Monday, December 5, 2022

Tel Aviv Pressurizing Italy into Voting for Iran Sanctions: Report

Dismayed with Italy’s opposition to Iran sanctions, the Israeli regime is exerting pressure on Rome to agree with imposing further bans on the country over its missile program and regional activities, Israeli media report.

Earlier this month, Yuval Rotem, the Director General of Israeli Ministry for Foreign Affairs, summoned Italy’s ambassador to Israel, Gianluigi Benedetti, to express his dissatisfaction with Italy’s move to prevent the imposition of further sanctions on Iran.

According to Israel’s Channel 10, the pressure comes as the consent of all 28 member states of the bloc is necessary to approve the new sanctions on Iran and Italy is the only country in the bloc opposing the new sanctions.

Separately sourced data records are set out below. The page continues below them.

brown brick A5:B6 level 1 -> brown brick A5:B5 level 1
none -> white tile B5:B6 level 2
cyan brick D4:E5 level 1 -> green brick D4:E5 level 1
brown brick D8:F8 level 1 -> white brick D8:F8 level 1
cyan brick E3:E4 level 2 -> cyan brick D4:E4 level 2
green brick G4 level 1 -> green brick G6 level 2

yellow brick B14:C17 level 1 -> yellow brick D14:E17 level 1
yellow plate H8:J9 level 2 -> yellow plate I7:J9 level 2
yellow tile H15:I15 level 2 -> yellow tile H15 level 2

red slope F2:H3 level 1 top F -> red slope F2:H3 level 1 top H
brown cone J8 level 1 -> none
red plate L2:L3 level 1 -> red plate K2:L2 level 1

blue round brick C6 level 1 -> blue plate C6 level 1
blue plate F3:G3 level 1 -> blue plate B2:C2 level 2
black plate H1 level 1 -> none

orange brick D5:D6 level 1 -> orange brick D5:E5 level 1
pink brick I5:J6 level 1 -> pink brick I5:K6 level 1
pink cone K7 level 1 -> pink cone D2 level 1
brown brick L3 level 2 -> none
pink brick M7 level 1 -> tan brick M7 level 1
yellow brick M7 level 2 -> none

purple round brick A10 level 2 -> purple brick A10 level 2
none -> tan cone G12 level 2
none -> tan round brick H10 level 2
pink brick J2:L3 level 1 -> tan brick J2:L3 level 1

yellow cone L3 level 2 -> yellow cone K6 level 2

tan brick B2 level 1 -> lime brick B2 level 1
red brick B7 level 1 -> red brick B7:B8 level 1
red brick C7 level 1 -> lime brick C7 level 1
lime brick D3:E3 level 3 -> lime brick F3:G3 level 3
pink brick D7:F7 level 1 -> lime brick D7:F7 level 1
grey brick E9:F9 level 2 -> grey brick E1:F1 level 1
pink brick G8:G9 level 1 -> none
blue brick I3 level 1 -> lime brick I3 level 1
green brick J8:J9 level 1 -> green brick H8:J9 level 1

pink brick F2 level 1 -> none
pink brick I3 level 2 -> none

In the meeting, Rotem told the Italian ambassador that Israel expected Italy to re-consider its position.

During the meeting, the Italian ambassador clarified that his country was blocking sanctions against Iran because they believed the timing was not suitable, the report said.

Meanwhile, it was agreed that a delegation of the Foreign Ministry and representatives of the Israeli security apparatus make a visit to Rome to discuss Israel’s information on Iran’s activities in the region and the missile program with the aim of persuading the Italians to change their position.

The new sanctions have been introduced by Britain, France and Germany to stop Iran’s missile program as well activities in Syria, Lebanon, Iraq and Yemen. According to the English version of Jerusalem Post, the sanctions are aimed at showing Trump administration that the EU is serious in its activity against Iran and thus persuade Washington not to pull out of the Iran nuclear deal.

A senior Israeli official told the paper that Italy’s opposition to imposing new sanctions on Iran stems from a series of business contracts signed by Italian companies in Iran.

This comes as the deadline of May 12 for the overhaul of the JCPOA set by Trump is approaching rapidly. Back in January, Trump gave Europeans 120 days to agree to changes made to the nuclear agreement and threatened that if his revisions were rejected, he would scrap the deal.

In response, Iranian officials have threatened that if the JCPOA was discarded, Iran would be able to restore its halted uranium enrichment process within a matter of days, and that Iran was indeed preparing for every potential scenario.

On the other hand, French President Emmanuel Macron, who is on an official visit to the US, said Sunday that there is no other option but to preserve the deal. Meanwhile, UN High representative for Disarmament Affairs Izumi Nakamitsu urged on Monday all parties to the nuclear deal not to abandon it.

Russian Foreign Minister Sergei Lavrov stated on Monday he had agreed with his Chinese counterpart that Moscow and Beijing try to block any US attempt to sabotage the nuclear deal.